Pope Francis offered prayers for the “tormented Ukrainian people and the Palestinian and Israeli people” during his traditional Sunday blessing.
The pope gave his blessing on New Year's Eve from a window overlooking St. Peter's Square in the Vatican and remembered 2023 as a year marked by war suffering.
In addition to his prayers for Ukraine, Israel and Palestine, he also spoke of “the Sudanese people and many others” who have suffered.
“At the end of the year we will have the courage to ask ourselves how many lives have been destroyed by armed conflict, how many deaths and how much destruction, how much suffering and how much poverty,” the Pope said.
Over the past year, Russia's invasion of Ukraine has raged on, while Israel has continued to bomb Gaza after waging war with Hamas in response to the terrorists who massacred 1,200 Israelis on October 7. Thousands have also been killed in crossfire amid a brutal civil war. war in Sudan.
Pope Francis offered prayers for the “tormented Ukrainian people and the Palestinian and Israeli people” during his traditional Sunday blessing
Rescue workers respond to the scene of a rocket attack on a bank building on December 31, 2023 in Kharkiv, Ukraine
During his Sunday blessing, Francis also recalled the love and wisdom of his predecessor Pope Benedict on the anniversary of his death.
Benedict, the first pope to retire in six centuries, died last December 31 at the age of 95 in the Vatican monastery, where he was pope emeritus for 10 years.
He is buried in the caves beneath St. Peter's Basilica. At the end of his weekly afternoon blessing, Francis said the faithful felt “so much love, so much gratitude, so much admiration” for Benedict.
He praised the “love and wisdom” with which Benedict led the church and asked for applause from the pilgrims and tourists gathered in St. Peter's Square.
Earlier in the day, Benedict's longtime secretary, Archbishop Georg Gaenswein, celebrated a special Mass at the basilica and then took part in an anniversary event to reflect on Benedict's legacy.
Archbishop Gaenswein acknowledged some of the polemics surrounding Benedict's decade-long retirement alongside Francis in the Vatican, but said they would be forgotten in favor of the content of his ministry and his last words: “Lord, I love you.” ' History, Archbishop Gaenswein said, would judge Benedict as a “great theologian, a very simple person and a man of deep faith.”
Francis often praised Benedict's decision to retire as courageous and said he too could follow in his footsteps.

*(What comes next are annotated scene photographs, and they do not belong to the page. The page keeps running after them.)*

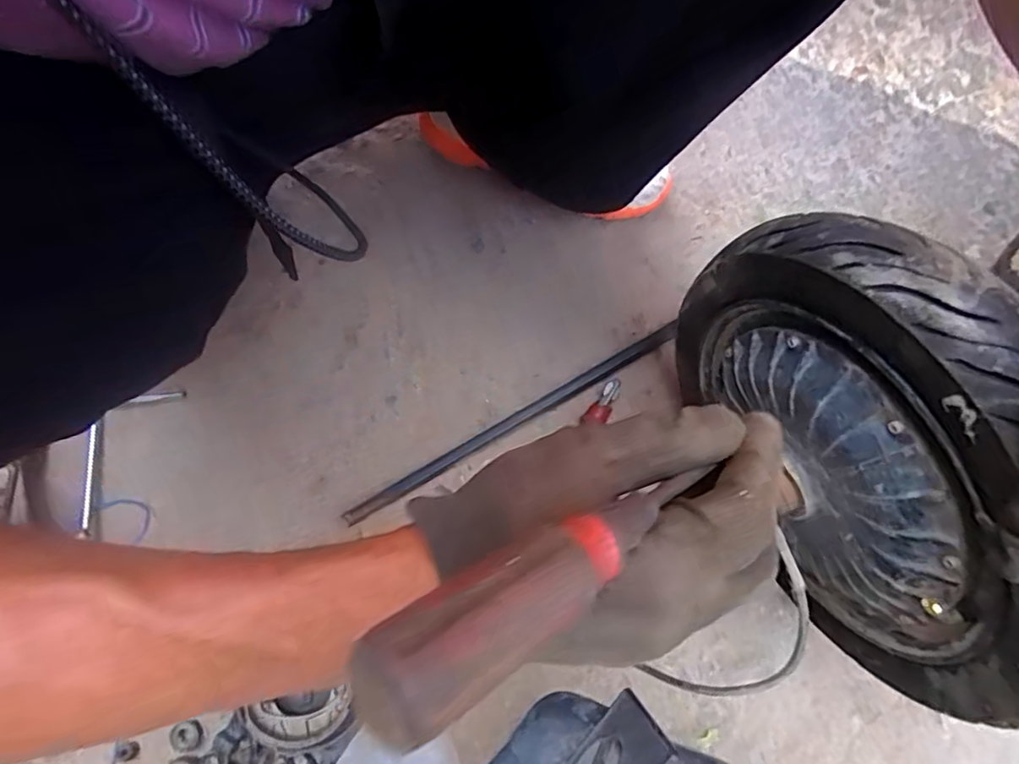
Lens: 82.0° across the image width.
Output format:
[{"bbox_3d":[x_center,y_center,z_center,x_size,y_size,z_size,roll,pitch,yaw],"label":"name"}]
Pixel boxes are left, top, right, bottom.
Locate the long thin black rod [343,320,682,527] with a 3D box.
[{"bbox_3d":[0.010,0.038,0.596,0.384,0.017,0.016,-30,81,-6],"label":"long thin black rod"}]

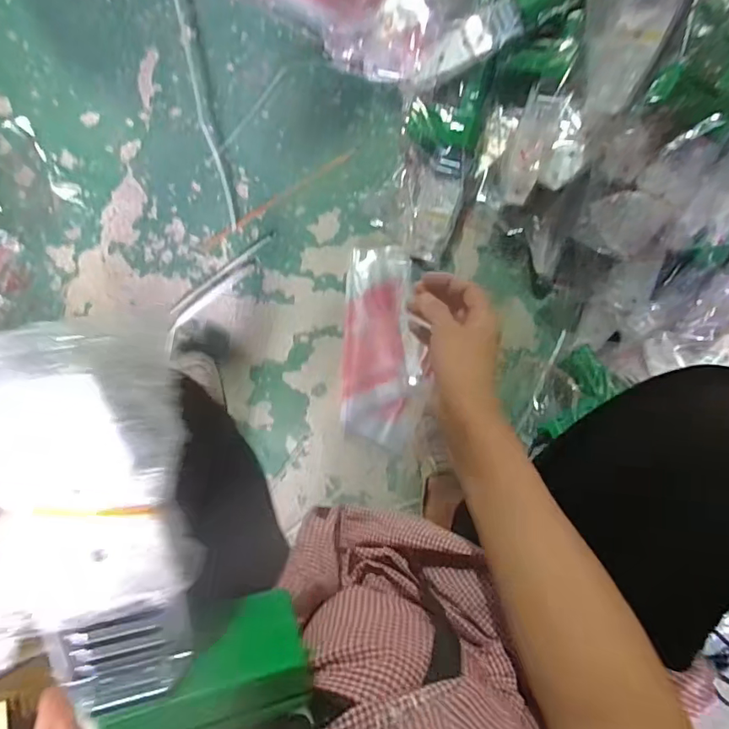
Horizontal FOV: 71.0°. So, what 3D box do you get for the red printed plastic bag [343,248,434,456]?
[{"bbox_3d":[0.026,-0.027,0.767,0.115,0.022,0.299,-1,86,-7],"label":"red printed plastic bag"}]

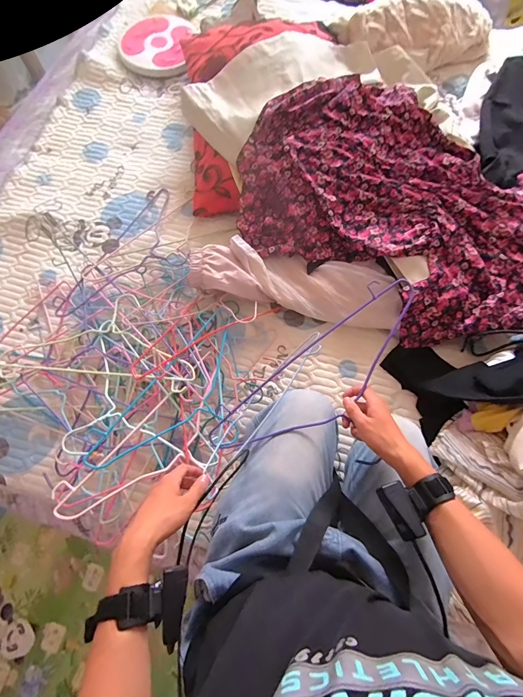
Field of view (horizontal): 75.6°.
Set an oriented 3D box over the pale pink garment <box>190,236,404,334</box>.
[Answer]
[{"bbox_3d":[0.079,-0.159,0.769,0.465,0.079,0.139,10,70,4],"label":"pale pink garment"}]

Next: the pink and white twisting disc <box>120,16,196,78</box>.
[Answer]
[{"bbox_3d":[-0.345,-0.999,1.108,0.221,0.031,0.241,0,70,1],"label":"pink and white twisting disc"}]

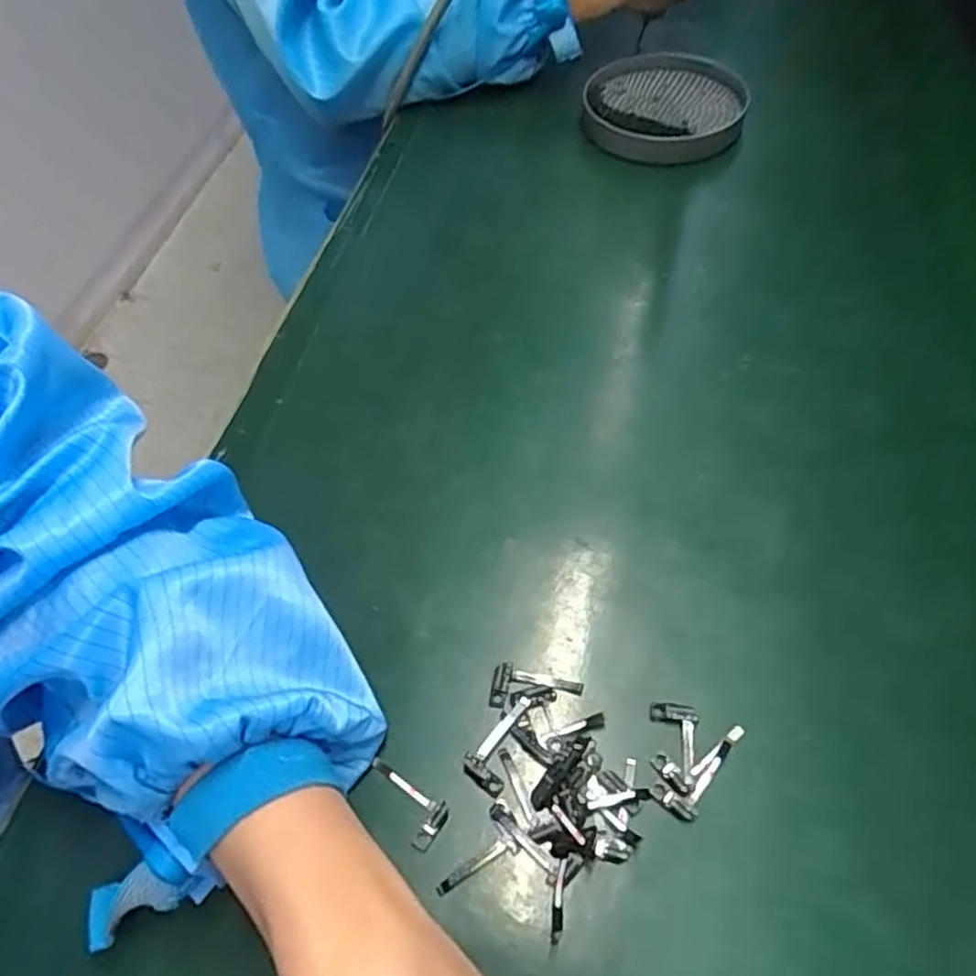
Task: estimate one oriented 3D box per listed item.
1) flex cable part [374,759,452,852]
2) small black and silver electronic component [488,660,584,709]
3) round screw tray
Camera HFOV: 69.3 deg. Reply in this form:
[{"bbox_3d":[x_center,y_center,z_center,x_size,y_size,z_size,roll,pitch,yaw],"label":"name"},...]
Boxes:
[{"bbox_3d":[-0.033,0.119,0.266,0.035,0.004,0.018,25,60,18],"label":"flex cable part"},{"bbox_3d":[0.019,0.083,0.287,0.036,0.004,0.018,11,57,10],"label":"small black and silver electronic component"},{"bbox_3d":[0.127,-0.283,0.521,0.124,0.029,0.124,-1,56,2],"label":"round screw tray"}]

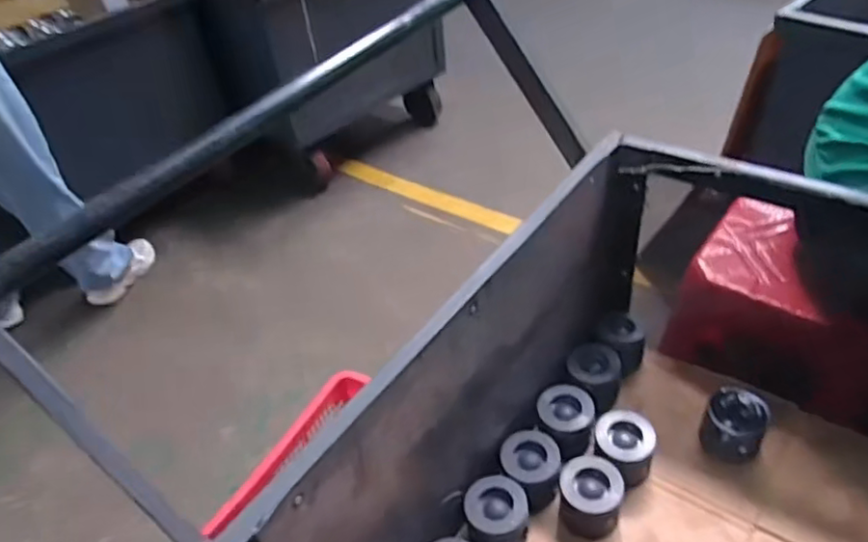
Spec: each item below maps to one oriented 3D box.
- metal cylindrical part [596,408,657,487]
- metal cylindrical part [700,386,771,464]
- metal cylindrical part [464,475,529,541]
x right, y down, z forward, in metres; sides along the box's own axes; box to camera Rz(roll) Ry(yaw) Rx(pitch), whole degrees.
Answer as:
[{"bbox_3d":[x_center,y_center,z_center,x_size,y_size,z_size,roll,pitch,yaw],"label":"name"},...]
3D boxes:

The Pope gave his blessing from a window overlooking St. Peter's Square in the Vatican and remembered 2023 as a year marked by war suffering
Smoke rises from residential area in Gaza, seen from Nahal Oz, as Israeli attacks continue in Nahal Oz
A man walks among the rubble after a Russian missile attack on December 31, 2023 in Kharkiv, Ukraine
But now that Benedict has died, Francis has reaffirmed that the papacy is generally a lifelong job, and a consensus has emerged that the unprecedented reality of two popes living side by side in the Vatican has created problems that should be addressed before a future pope makes a decision. step down.
Benedict, a well-known conservative theologian who spent a quarter century as head of Vatican doctrine, remained a point of reference for conservatives and traditionalists, who have only increased their criticism of Francis in the year since his death.
It appears that Francis now feels freer to impose his progressive vision of a reformed church, now that he is no longer under Benedict's shadow.
People displaced by the conflict in Sudan ride on the back of a truck driving along a road in Wad Madani, the capital of Al-Jazirah state
Archbishop Gaenswein, who exiled Francis to his native Germany shortly after his death, recalled that Benedict had expected death only a few months, perhaps a year, after his 2013 resignation.
Despite his longer-than-expected retirement, Benedict remained true to his promise to pray for the church and for his successor, he said.
“I pray that he will be a saint,” Archbishop Gaenswein said.
“I wish he were a saint, and I am confident he will be.” Italian Prime Minister Giorgia Meloni also praised Benedict as “a great man of history and a giant of reason, faith and the positive synthesis between the two.”
In a statement, she said his spiritual and intellectual legacy would live on even among nonbelievers because of its “profound social value” and ability to speak to people's minds and hearts.